Ha fatto bene la relazione del Dis al Parlamento a sottolineare che questo fenomeno esiste e che bisogna dedicare energie a contrastarlo. È crescente e purtroppo può far crescere anche la minaccia del terrorismo jihadista: si rischia uno scontro tra i crociati e gli “animi puri” dell’Islam. Non deve trionfare questa contrapposizione con il rischio di un’escalation e fa bene il sistema di sicurezza a perseguire una minaccia in crescita anche in Europa.

In questa complessa fase delle relazioni internazionali resta in primo piano la Via della Seta soprattutto dopo gli accordi dell’Italia e della Francia con la Cina. Si possono sintetizzare rischi e opportunità?

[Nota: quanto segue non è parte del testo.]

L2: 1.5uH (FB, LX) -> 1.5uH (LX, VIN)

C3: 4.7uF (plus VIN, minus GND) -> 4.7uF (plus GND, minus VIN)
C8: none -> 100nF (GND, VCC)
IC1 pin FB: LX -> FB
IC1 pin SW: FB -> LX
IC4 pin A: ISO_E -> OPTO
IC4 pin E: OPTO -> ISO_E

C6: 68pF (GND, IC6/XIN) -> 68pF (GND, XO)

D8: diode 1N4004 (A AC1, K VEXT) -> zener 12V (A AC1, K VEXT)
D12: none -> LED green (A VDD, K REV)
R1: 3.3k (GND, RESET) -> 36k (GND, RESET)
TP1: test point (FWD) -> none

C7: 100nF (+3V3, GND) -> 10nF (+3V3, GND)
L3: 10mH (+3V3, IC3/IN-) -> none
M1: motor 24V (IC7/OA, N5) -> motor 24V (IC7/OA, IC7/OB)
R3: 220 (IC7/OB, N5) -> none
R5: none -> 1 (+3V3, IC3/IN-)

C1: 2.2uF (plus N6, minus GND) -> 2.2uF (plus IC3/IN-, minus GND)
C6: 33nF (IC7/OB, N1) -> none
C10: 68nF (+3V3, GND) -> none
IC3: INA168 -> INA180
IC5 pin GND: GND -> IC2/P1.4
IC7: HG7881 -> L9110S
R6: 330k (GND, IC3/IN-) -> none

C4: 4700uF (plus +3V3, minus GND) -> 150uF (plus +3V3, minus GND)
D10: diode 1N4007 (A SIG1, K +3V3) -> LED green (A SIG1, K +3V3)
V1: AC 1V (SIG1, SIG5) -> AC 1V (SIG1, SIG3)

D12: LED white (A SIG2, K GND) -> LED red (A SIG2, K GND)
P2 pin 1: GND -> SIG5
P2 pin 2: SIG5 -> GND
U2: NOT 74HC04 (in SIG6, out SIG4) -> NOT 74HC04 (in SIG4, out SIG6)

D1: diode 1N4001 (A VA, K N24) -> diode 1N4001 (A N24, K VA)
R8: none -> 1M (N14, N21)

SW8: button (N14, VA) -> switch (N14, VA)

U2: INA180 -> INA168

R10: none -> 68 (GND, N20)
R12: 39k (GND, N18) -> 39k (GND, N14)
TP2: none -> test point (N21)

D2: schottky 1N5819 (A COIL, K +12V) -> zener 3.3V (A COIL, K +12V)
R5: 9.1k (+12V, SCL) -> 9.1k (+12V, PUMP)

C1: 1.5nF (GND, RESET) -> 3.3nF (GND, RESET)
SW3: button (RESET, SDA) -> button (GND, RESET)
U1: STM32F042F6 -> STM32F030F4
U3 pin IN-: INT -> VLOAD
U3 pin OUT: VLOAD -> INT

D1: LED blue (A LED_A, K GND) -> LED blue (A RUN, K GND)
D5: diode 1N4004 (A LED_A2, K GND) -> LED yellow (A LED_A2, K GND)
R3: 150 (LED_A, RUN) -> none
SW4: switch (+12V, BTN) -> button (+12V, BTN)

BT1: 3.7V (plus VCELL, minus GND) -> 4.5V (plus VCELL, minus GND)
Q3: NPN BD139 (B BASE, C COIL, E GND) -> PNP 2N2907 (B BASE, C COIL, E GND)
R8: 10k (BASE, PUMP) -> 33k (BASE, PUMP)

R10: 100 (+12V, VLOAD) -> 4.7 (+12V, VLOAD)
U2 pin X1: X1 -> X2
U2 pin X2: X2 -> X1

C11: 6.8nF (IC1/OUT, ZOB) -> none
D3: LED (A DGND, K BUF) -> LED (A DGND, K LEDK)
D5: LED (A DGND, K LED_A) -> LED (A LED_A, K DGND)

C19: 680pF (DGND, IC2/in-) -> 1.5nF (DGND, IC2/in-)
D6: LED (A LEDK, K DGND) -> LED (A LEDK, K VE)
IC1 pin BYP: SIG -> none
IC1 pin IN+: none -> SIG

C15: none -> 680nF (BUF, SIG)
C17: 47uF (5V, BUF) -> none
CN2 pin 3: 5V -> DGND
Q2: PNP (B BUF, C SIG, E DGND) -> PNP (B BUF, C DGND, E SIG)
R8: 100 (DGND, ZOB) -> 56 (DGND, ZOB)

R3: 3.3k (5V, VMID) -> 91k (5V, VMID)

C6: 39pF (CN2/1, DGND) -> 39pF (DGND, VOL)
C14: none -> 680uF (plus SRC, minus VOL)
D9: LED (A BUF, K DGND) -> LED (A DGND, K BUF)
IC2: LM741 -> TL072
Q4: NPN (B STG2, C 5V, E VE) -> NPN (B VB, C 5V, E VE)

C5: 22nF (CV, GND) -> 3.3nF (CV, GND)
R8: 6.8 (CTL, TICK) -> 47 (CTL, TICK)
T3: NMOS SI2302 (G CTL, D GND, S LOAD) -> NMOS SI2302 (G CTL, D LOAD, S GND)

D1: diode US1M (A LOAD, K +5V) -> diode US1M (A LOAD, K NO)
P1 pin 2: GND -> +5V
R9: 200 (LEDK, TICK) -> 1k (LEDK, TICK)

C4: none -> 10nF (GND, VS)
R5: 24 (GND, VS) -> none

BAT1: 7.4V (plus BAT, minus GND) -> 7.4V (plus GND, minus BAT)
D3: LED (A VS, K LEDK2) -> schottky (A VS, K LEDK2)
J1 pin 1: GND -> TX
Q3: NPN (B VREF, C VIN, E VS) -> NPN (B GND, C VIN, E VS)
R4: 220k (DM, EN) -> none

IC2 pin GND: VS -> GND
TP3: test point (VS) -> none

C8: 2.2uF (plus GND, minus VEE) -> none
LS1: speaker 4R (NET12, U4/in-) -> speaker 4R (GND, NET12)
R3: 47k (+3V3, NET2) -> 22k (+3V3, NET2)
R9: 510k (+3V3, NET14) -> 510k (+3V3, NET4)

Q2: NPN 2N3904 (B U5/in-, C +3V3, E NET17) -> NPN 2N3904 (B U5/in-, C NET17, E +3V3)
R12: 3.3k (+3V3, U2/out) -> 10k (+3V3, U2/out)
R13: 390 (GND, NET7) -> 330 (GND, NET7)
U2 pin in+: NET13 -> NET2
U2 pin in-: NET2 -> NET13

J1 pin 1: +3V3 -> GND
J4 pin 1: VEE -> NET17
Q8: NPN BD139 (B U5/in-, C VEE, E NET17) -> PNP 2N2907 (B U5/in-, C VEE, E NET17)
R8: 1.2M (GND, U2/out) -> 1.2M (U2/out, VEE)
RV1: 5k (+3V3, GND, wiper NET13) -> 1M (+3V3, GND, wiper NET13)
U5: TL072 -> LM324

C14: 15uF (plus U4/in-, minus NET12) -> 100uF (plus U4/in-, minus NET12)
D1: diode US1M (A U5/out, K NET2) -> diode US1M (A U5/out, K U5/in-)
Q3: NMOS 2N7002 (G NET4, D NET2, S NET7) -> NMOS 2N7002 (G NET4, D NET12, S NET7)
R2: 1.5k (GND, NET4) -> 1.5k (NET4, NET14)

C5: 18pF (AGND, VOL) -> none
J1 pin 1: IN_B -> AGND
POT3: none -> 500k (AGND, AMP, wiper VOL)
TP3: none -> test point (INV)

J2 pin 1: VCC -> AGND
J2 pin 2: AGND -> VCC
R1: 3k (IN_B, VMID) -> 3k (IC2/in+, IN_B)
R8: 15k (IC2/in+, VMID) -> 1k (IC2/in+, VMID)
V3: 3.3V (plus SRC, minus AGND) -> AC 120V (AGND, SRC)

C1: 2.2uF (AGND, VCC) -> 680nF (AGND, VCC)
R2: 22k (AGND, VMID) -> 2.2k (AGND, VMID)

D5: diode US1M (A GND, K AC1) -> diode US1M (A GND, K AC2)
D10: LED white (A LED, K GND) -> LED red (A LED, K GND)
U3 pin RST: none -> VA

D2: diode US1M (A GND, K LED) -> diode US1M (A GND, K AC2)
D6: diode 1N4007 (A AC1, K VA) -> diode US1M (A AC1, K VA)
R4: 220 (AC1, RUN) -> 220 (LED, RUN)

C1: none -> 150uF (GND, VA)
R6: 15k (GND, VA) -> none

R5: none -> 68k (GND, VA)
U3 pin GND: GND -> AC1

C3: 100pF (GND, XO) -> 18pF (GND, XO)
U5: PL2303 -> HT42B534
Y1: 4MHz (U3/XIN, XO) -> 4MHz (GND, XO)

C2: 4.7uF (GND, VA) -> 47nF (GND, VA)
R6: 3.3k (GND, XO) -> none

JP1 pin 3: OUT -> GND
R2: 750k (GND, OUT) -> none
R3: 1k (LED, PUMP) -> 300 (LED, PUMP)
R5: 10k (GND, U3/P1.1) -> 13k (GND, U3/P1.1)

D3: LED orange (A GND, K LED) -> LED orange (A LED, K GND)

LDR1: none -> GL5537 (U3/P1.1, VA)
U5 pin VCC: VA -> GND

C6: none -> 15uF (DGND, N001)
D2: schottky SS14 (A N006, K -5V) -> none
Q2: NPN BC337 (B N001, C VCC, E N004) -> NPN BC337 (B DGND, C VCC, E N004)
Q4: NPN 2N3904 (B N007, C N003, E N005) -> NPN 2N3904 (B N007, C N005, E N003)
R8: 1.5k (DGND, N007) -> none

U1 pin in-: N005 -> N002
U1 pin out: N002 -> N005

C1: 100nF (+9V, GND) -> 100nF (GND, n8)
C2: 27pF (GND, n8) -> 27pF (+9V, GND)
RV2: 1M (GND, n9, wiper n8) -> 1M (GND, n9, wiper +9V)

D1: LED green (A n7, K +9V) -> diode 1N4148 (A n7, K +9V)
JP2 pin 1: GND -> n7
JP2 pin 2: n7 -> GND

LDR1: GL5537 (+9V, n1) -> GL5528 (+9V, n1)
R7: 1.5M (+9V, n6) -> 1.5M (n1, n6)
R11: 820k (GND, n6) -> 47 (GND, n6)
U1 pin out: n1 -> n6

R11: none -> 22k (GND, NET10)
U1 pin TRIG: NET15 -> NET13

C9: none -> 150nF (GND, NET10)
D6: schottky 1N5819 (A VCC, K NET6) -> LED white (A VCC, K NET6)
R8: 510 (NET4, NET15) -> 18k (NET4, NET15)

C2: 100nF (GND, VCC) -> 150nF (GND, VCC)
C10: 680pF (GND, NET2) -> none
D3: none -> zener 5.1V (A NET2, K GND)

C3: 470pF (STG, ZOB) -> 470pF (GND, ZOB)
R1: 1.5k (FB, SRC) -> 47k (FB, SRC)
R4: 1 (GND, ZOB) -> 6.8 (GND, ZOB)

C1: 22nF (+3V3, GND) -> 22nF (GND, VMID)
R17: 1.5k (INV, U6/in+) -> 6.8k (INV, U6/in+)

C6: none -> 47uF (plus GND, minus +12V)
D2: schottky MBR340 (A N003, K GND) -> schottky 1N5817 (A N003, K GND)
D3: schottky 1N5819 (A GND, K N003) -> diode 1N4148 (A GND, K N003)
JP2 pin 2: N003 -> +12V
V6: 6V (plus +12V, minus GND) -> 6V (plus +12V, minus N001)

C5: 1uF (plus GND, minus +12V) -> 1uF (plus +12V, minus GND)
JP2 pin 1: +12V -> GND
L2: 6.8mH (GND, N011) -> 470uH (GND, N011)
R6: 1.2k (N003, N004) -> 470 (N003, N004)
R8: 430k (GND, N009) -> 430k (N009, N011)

Dobbiamo pensare che sta cambiando un’era. Quando si è scelto il titolo “Via della Seta” non è stato banale, si è fatta una scelta con un valore ideologico e storico. La Via della Seta univa l’Europa all’Oriente nel Medio Evo, quella di Marco Polo, lungo la quale viaggiavano stoffe e spezie. Fu messa in crisi dalla fine della Pax mongolica nel Quattrocento e da allora, visto che i mercanti non potevano più attraversarla perché erano massacrati da mongoli e tartari, cominciò la stagione delle grandi scoperte perché gli europei cercavano di raggiungere l’Oriente via mare scoprendo l’America. Chiamarla Via della Seta significa probabilmente voler ricreare una contrapposizione tra quella via e la nascita dell’Occidente perché quelle grandi scoperte hanno introdotto la libertà e la democrazia. L’Italia e l’Occidente sbaglierebbero se permettessero un disegno che vada in questa direzione. Invece la società globale dovrebbe far convivere lo spazio atlantico e la Via della Seta, anzi con un ruolo di influenza dei nostri valori. Se invece volessimo approfittare del nuovo potente di turno, smarriremmo la nostra forza culturale che è la nostra vera ricchezza. Da questo punto di vista il futuro della Nato e anche dell’Italia deve comprendere la riaffermazione di alcuni valori fondamentali come la democrazia e la libertà.